Des responsables de la Défense ont révélé à La Presse Canadienne ce mois-ci qu’une équipe dédiée est en cours de création pour déterminer ce dont le Canada a besoin en matière de sous-marins, au moment où le retrait de la flotte militaire actuelle se rapproche de plus en plus.

Cette décision répond à un sentiment d’urgence croissant au sein de la défense et de l’industrie quant à la nécessité de commencer à travailler sur un tel projet étant donné l’âge des sous-marins canadiens existants et le temps nécessaire pour concevoir et construire de tels navires.

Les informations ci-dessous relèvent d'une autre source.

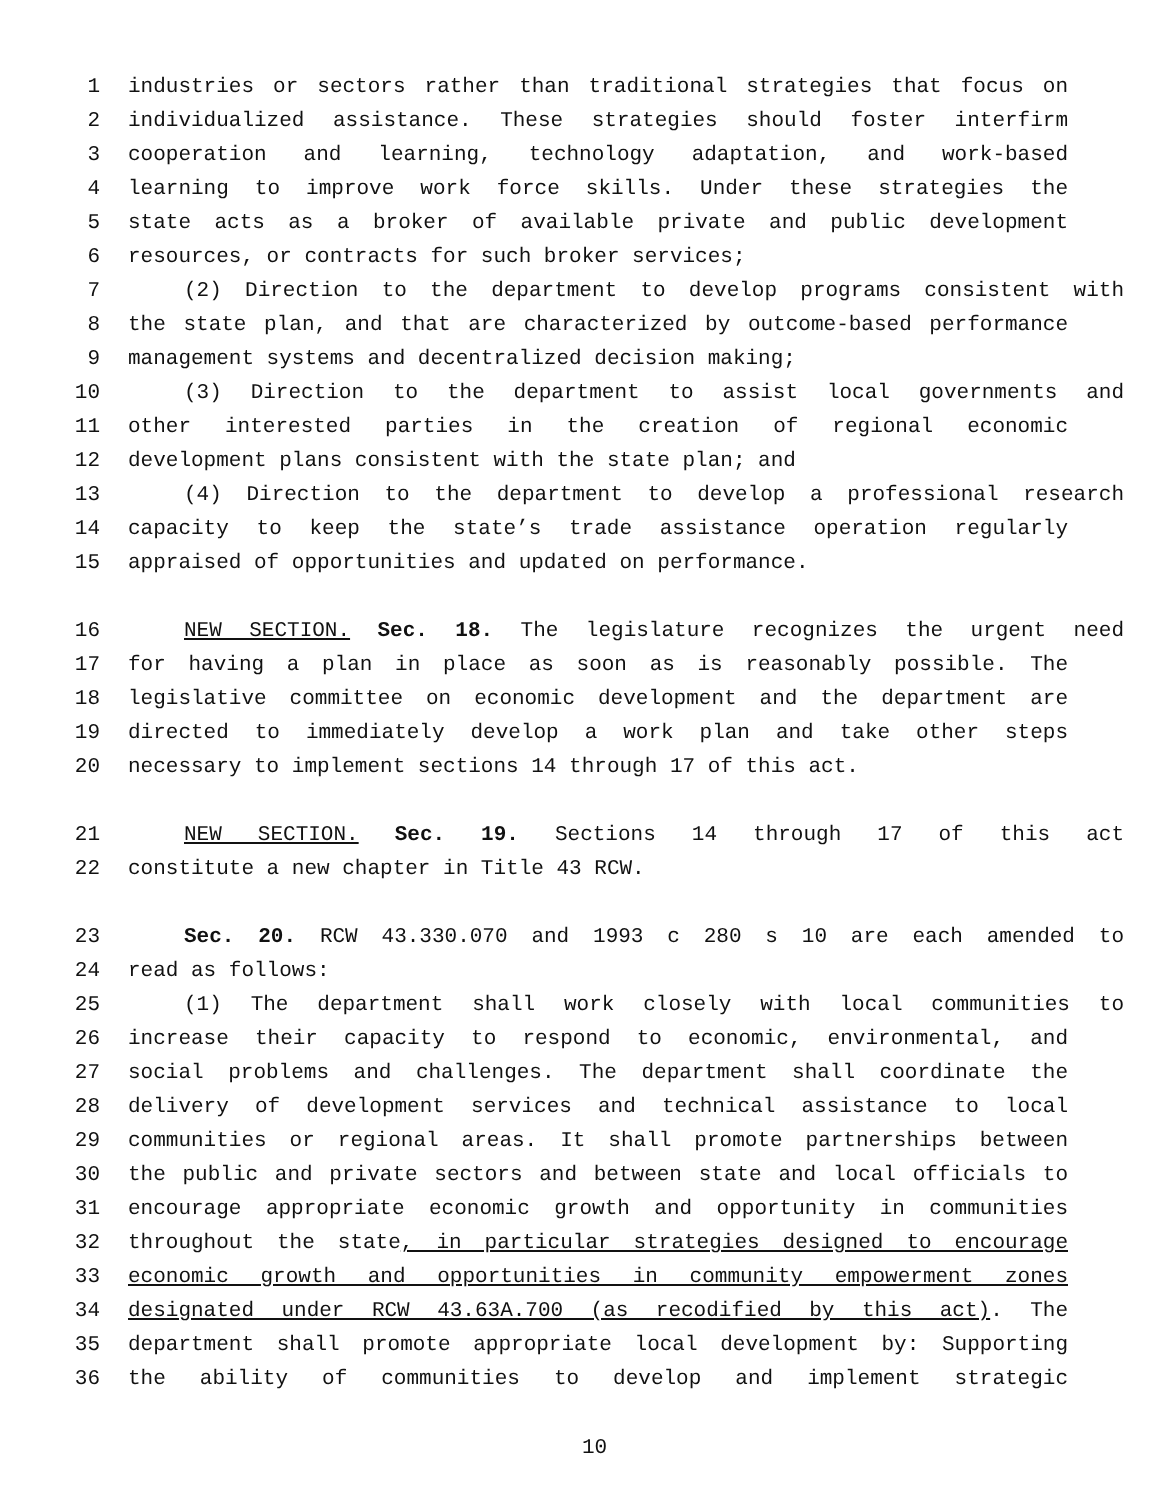1 industries or sectors rather than traditional strategies that focus on
2 individualized assistance. These strategies should foster interfirm
3 cooperation and learning, technology adaptation, and work-based
4 learning to improve work force skills. Under these strategies the
5 state acts as a broker of available private and public development
6 resources, or contracts for such broker services;
7 (2) Direction to the department to develop programs consistent with
8 the state plan, and that are characterized by outcome-based performance
9 management systems and decentralized decision making;
10 (3) Direction to the department to assist local governments and
11 other interested parties in the creation of regional economic
12 development plans consistent with the state plan; and
13 (4) Direction to the department to develop a professional research
14 capacity to keep the state’s trade assistance operation regularly
15 appraised of opportunities and updated on performance.
16 NEW SECTION. Sec. 18. The legislature recognizes the urgent need
17 for having a plan in place as soon as is reasonably possible. The
18 legislative committee on economic development and the department are
19 directed to immediately develop a work plan and take other steps
20 necessary to implement sections 14 through 17 of this act.
21 NEW SECTION. Sec. 19. Sections 14 through 17 of this act
22 constitute a new chapter in Title 43 RCW.
23 Sec. 20. RCW 43.330.070 and 1993 c 280 s 10 are each amended to
24 read as follows:
25 (1) The department shall work closely with local communities to
26 increase their capacity to respond to economic, environmental, and
27 social problems and challenges. The department shall coordinate the
28 delivery of development services and technical assistance to local
29 communities or regional areas. It shall promote partnerships between
30 the public and private sectors and between state and local officials to
31 encourage appropriate economic growth and opportunity in communities
32 throughout the state, in particular strategies designed to encourage
33 economic growth and opportunities in community empowerment zones
34 designated under RCW 43.63A.700 (as recodified by this act). The
35 department shall promote appropriate local development by: Supporting
36 the ability of communities to develop and implement strategic
10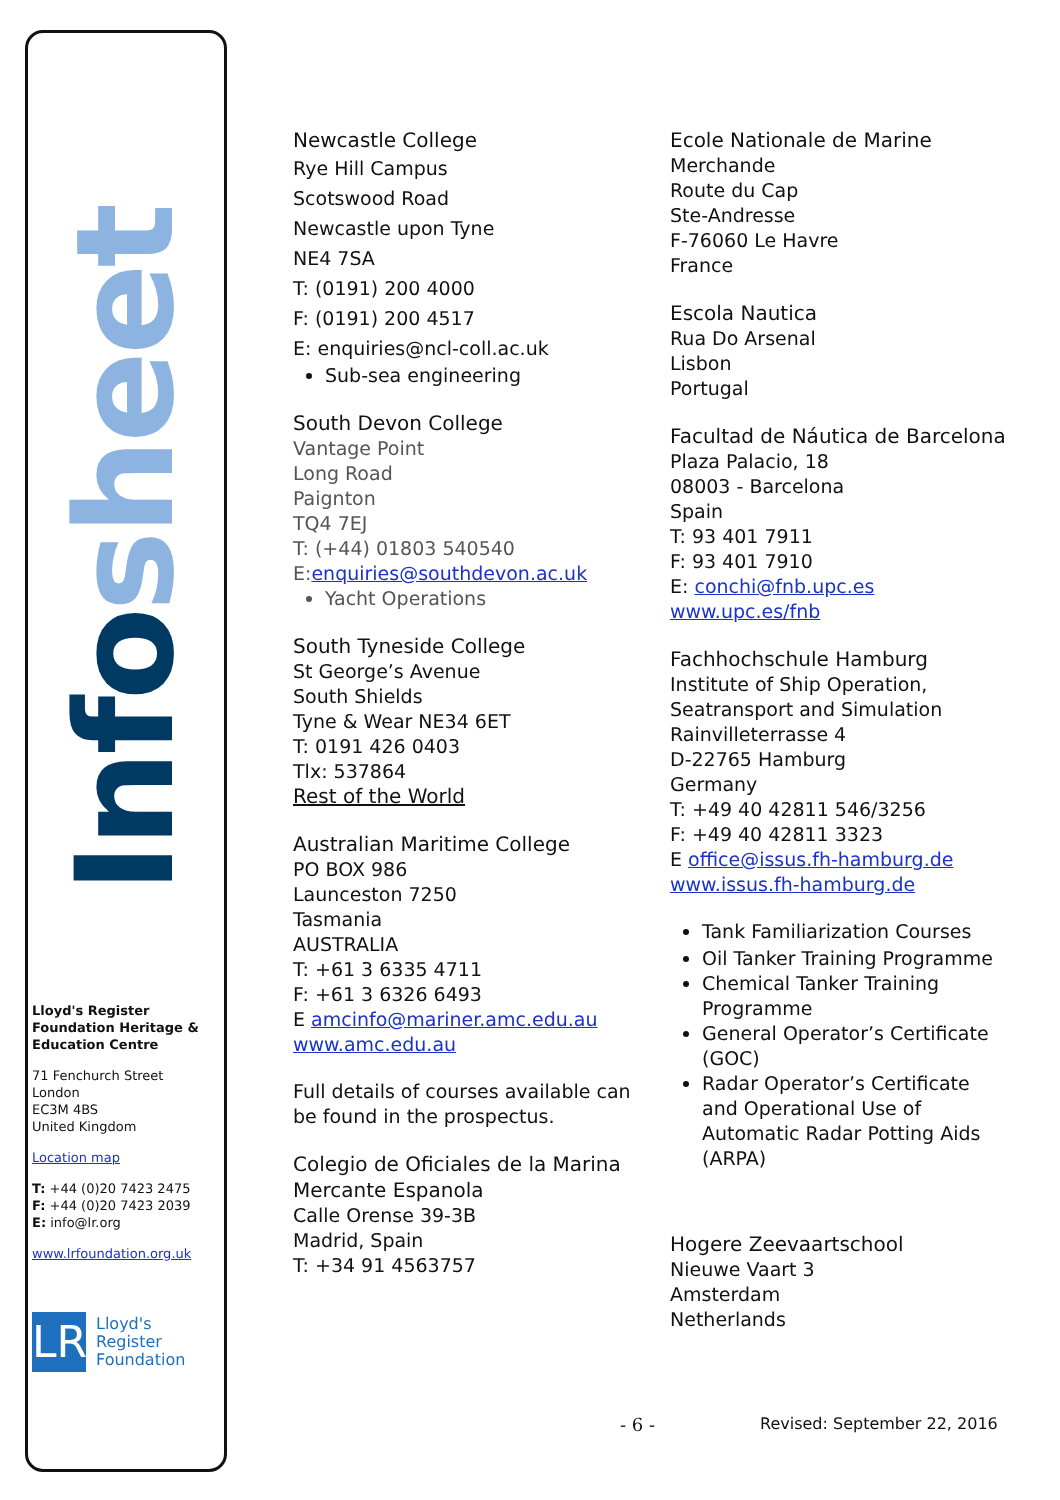Infosheet
Lloyd's Register Foundation Heritage & Education Centre
71 Fenchurch Street
London
EC3M 4BS
United Kingdom
Location map
T: +44 (0)20 7423 2475
F: +44 (0)20 7423 2039
E: info@lr.org
www.lrfoundation.org.uk
LR
Lloyd's Register
Foundation
Newcastle College
Rye Hill Campus
Scotswood Road
Newcastle upon Tyne
NE4 7SA
T: (0191) 200 4000
F: (0191) 200 4517
E: enquiries@ncl-coll.ac.uk
Sub-sea engineering
South Devon College
Vantage Point
Long Road
Paignton
TQ4 7EJ
T: (+44) 01803 540540
E:enquiries@southdevon.ac.uk
Yacht Operations
South Tyneside College
St George’s Avenue
South Shields
Tyne & Wear NE34 6ET
T: 0191 426 0403
Tlx: 537864
Rest of the World
Australian Maritime College
PO BOX 986
Launceston 7250
Tasmania
AUSTRALIA
T: +61 3 6335 4711
F: +61 3 6326 6493
E amcinfo@mariner.amc.edu.au
www.amc.edu.au
Full details of courses available can be found in the prospectus.
Colegio de Oficiales de la Marina Mercante Espanola
Calle Orense 39-3B
Madrid, Spain
T: +34 91 4563757
Ecole Nationale de Marine
Merchande
Route du Cap
Ste-Andresse
F-76060 Le Havre
France
Escola Nautica
Rua Do Arsenal
Lisbon
Portugal
Facultad de Náutica de Barcelona
Plaza Palacio, 18
08003 - Barcelona
Spain
T: 93 401 7911
F: 93 401 7910
E: conchi@fnb.upc.es
www.upc.es/fnb
Fachhochschule Hamburg
Institute of Ship Operation, Seatransport and Simulation
Rainvilleterrasse 4
D-22765 Hamburg
Germany
T: +49 40 42811 546/3256
F: +49 40 42811 3323
E office@issus.fh-hamburg.de
www.issus.fh-hamburg.de
Tank Familiarization Courses
Oil Tanker Training Programme
Chemical Tanker Training Programme
General Operator’s Certificate (GOC)
Radar Operator’s Certificate and Operational Use of Automatic Radar Potting Aids (ARPA)
Hogere Zeevaartschool
Nieuwe Vaart 3
Amsterdam
Netherlands
- 6 - Revised: September 22, 2016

« Les Forces armées canadiennes (FAC) mettent en place un projet de sous-marin de patrouille canadien pour éclairer la prise de décision gouvernementale en temps opportun au sujet d’une classe potentielle de sous-marins de remplacement et éviter toute lacune dans la capacité des sous-marins », a déclaré le porte-parole de la Marine, le lieutenant-commandant Jordan Holder.

« Afin de permettre une prise de décision rapide à un moment donné concernant une classe de sous-marins de remplacement et d’éviter une lacune dans la capacité des sous-marins, les FAC ont demandé qu’un projet de remplacement soit lancé cette année. »

Mais la décision d’aller de l’avant donne également le coup d’envoi à ce qui devrait être une conversation difficile pour la marine sur le besoin de nouveaux sous-marins étant donné le coût élevé de construction et d’exploitation de ces navires, et les nombreux problèmes qui ont affligé sa flotte actuelle.

Des questions sur les coûts et les avantages des sous-marins circulent depuis que le Canada a acheté quatre navires d’occasion à la Grande-Bretagne en 1998. Le gouvernement de l’époque soutenait qu’il faisait une bonne affaire en ne payant que 750 millions pour les quatre navires de la classe Victoria.

Pourtant, les navires ont depuis passé plus de temps à quai pour des réparations et l’entretien qu’en mer, Ottawa ayant coulé des milliards de dollars dans la flotte au cours des 20 dernières années et plus pour régler une série de problèmes et d’incidents, notamment des incendies et des soudures défectueuses.

L’incident le plus récent a vu le NCSM Corner Brook subir ce qui aurait pu être des dommages permanents l’année dernière après qu’un essai eut endommagé le ballast principal du sous-marin. Corner Brook s’était déjà échoué en 2011, tandis qu’un incendie s’était déclaré à bord en 2019.

Le ministère de la Défense a également fixé le coût d’entretien et d’exploitation des sous-marins de la classe Victoria à environ 300 millions par an.

Une nouvelle flotte de sous-marins pourrait résoudre bon nombre de ces problèmes, mais l’expérience récente de l’Australie suggère que la construction d’une nouvelle flotte ne sera pas une opération fluide… ou bon marché.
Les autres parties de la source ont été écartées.